* Problem to solve *
Copy the lines of the records, starting at their first line and ending with the line that contains "Hi! Our Names", with both ends included.

* Dataset items *
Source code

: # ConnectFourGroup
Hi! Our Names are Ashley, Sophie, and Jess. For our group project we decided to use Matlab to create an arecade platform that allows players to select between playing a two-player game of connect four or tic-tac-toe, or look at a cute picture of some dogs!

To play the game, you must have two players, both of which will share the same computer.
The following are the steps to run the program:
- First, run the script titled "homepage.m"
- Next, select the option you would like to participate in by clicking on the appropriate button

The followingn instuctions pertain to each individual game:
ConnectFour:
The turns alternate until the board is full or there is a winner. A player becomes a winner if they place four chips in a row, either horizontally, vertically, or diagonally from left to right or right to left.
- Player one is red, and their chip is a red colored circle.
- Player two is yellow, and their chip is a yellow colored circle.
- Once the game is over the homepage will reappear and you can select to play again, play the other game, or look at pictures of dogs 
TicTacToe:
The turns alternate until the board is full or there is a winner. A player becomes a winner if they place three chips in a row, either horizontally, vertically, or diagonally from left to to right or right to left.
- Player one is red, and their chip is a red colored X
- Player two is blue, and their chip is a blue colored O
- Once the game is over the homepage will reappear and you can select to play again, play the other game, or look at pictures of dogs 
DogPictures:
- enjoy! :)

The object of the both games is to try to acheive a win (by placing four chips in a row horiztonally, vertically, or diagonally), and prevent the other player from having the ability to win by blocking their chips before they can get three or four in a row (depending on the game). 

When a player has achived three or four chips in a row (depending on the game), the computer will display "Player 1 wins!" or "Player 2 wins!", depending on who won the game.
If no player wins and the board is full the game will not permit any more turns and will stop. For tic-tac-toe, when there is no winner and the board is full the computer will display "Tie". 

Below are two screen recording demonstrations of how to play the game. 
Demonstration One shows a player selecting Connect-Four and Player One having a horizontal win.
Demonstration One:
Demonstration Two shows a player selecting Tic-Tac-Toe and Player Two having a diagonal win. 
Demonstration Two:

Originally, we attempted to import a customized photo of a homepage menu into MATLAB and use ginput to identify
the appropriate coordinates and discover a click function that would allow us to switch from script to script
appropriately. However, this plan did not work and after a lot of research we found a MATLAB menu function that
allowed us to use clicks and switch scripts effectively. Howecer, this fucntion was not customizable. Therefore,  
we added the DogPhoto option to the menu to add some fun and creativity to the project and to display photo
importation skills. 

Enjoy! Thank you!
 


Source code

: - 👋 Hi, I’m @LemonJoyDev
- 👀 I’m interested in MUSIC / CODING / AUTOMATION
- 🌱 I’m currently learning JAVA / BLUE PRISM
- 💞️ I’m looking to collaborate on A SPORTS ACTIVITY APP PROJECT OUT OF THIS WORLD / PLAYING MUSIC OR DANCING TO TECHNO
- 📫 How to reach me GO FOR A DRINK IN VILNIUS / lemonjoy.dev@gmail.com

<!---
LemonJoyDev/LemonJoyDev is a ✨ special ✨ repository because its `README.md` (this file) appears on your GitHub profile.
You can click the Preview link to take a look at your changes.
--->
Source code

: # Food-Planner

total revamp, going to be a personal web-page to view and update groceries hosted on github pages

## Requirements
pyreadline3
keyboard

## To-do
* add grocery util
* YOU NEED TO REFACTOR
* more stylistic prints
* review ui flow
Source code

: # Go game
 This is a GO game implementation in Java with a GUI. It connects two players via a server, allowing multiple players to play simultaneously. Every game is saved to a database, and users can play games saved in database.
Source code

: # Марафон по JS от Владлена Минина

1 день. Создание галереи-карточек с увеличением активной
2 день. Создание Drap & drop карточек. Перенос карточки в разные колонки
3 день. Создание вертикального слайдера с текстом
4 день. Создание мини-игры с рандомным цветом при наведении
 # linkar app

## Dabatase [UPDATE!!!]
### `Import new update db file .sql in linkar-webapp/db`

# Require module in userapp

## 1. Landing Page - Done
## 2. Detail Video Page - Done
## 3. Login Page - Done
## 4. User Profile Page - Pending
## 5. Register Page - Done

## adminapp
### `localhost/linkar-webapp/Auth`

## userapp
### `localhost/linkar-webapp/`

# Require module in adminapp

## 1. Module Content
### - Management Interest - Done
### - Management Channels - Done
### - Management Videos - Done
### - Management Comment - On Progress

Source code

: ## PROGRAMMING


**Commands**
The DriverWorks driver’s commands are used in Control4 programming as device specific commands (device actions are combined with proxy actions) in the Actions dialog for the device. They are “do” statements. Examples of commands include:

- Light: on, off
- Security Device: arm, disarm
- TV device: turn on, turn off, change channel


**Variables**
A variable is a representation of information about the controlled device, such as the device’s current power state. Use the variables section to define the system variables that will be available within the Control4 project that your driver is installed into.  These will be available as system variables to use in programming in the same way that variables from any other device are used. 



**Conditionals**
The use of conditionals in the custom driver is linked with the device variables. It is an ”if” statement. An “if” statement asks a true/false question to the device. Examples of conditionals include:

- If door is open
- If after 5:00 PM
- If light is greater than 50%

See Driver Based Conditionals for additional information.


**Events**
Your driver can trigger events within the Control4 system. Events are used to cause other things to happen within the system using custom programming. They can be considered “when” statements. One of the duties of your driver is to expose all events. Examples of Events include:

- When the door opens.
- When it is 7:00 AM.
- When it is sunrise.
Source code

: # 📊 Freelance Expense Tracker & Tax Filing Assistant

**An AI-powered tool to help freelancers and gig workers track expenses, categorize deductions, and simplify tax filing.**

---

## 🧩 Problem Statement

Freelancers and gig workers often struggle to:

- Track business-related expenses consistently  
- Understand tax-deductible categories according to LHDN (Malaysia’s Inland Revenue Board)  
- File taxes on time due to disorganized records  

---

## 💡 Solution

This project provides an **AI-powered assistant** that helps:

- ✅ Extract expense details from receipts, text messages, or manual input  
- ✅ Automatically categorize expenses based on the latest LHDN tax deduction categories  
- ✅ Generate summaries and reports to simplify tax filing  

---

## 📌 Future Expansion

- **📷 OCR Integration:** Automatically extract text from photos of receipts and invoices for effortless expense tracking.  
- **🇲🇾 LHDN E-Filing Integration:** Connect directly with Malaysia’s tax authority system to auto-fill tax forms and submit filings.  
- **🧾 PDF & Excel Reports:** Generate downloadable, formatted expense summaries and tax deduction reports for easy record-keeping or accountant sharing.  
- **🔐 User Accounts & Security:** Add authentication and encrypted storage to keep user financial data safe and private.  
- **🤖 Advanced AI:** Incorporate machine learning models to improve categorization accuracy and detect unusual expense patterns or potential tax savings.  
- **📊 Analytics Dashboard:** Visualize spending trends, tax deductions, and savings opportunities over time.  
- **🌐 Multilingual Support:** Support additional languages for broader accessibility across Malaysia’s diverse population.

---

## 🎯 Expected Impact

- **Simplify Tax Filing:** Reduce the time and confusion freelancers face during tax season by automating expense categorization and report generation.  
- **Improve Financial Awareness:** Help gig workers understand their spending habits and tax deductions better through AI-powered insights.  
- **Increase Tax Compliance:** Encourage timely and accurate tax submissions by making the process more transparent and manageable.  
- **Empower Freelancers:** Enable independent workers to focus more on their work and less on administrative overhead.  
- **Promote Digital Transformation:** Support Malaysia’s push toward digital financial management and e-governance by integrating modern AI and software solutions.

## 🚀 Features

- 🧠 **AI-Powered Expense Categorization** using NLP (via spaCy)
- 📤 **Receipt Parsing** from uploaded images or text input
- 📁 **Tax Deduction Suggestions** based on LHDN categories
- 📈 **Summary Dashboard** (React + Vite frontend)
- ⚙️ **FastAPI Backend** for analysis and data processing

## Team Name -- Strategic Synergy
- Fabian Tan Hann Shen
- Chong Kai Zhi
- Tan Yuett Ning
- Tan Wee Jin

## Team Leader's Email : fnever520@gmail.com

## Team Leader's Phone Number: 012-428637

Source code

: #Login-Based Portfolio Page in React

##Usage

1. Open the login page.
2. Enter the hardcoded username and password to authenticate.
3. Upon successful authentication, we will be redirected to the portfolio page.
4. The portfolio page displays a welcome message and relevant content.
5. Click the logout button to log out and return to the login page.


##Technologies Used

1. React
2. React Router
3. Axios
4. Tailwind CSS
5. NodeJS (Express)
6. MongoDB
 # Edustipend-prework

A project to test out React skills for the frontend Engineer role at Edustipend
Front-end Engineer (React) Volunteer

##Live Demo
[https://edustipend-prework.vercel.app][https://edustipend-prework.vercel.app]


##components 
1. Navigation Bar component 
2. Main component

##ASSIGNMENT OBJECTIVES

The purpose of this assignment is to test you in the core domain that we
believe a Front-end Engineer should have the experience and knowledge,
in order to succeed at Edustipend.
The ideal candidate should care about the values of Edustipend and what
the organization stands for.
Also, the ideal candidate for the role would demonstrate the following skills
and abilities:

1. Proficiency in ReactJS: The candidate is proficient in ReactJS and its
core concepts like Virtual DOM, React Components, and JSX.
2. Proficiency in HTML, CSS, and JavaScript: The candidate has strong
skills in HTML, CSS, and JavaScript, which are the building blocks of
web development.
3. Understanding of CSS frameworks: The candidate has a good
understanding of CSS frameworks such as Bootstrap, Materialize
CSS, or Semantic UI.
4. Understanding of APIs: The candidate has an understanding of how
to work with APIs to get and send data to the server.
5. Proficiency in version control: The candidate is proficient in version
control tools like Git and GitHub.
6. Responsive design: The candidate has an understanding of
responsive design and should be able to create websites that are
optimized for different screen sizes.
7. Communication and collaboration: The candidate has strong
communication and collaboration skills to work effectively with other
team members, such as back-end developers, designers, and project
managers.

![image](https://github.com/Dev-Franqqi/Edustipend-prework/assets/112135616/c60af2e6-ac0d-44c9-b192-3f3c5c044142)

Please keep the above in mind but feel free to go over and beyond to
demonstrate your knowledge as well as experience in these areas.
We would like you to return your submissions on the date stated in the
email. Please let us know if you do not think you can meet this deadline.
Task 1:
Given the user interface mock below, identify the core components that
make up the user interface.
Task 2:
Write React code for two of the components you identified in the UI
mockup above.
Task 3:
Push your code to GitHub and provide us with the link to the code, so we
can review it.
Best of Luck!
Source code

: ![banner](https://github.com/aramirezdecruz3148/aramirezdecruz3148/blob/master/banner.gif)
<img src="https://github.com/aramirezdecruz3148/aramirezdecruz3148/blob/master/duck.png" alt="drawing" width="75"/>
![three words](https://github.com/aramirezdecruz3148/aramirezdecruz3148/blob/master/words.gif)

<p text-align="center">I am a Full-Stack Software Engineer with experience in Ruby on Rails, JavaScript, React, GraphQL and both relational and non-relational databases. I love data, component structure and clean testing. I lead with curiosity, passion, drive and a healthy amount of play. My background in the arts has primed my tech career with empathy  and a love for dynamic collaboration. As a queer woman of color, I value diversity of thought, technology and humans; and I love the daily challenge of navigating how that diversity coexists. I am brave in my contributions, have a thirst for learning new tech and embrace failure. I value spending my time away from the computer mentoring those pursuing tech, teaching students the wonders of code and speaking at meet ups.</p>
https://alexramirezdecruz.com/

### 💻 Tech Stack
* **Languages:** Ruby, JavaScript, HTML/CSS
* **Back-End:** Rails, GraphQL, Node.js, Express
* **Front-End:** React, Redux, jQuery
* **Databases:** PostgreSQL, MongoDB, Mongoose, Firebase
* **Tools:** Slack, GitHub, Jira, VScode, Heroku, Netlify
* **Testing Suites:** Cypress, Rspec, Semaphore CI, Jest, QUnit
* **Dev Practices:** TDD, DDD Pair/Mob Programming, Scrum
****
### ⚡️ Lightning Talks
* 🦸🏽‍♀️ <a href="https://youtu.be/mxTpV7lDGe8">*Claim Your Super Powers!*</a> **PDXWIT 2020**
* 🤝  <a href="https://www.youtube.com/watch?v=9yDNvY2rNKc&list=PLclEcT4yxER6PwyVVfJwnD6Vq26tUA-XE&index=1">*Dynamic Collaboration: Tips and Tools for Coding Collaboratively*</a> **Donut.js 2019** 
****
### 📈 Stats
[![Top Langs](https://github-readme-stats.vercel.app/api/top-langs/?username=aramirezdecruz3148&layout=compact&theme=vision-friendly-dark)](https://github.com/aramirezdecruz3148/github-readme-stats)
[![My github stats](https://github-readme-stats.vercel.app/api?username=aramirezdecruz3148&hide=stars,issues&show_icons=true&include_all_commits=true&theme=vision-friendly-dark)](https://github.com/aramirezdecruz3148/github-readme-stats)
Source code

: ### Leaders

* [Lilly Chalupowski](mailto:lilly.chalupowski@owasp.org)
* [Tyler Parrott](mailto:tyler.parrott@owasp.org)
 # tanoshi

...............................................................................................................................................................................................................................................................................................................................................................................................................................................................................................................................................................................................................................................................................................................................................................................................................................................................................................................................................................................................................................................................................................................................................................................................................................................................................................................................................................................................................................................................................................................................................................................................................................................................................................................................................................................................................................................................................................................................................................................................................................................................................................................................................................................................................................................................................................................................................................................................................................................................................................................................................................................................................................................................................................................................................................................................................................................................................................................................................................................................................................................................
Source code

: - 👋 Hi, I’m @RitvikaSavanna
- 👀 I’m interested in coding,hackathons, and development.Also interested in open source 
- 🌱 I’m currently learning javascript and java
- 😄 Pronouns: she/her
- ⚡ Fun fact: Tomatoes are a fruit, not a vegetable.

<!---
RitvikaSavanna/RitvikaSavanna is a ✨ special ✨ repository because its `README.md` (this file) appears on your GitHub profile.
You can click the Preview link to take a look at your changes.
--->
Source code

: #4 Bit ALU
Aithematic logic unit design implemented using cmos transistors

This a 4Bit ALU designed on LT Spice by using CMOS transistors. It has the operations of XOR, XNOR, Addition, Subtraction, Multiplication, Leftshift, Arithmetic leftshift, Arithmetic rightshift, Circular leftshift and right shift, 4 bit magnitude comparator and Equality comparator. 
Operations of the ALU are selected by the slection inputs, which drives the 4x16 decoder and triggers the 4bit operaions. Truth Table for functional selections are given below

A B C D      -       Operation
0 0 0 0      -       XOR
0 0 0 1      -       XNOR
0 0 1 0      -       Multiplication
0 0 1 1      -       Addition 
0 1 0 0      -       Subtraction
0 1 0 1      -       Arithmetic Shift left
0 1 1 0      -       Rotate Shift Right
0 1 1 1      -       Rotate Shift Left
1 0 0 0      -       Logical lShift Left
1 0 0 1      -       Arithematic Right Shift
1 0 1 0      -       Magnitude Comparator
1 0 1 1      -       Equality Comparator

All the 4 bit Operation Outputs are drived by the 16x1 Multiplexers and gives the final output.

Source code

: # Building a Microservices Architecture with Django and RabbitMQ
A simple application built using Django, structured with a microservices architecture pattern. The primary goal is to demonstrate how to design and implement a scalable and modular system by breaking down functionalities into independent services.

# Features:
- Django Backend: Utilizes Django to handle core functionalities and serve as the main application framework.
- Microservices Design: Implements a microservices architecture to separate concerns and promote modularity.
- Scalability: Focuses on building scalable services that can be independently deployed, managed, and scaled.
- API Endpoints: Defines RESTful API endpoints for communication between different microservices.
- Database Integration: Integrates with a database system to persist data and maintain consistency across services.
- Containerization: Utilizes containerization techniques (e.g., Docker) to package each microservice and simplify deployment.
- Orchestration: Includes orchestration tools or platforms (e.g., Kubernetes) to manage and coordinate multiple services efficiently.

* Output for this exercise *
Source code

: # ConnectFourGroup
Hi! Our Names are Ashley, Sophie, and Jess. For our group project we decided to use Matlab to create an arecade platform that allows players to select between playing a two-player game of connect four or tic-tac-toe, or look at a cute picture of some dogs!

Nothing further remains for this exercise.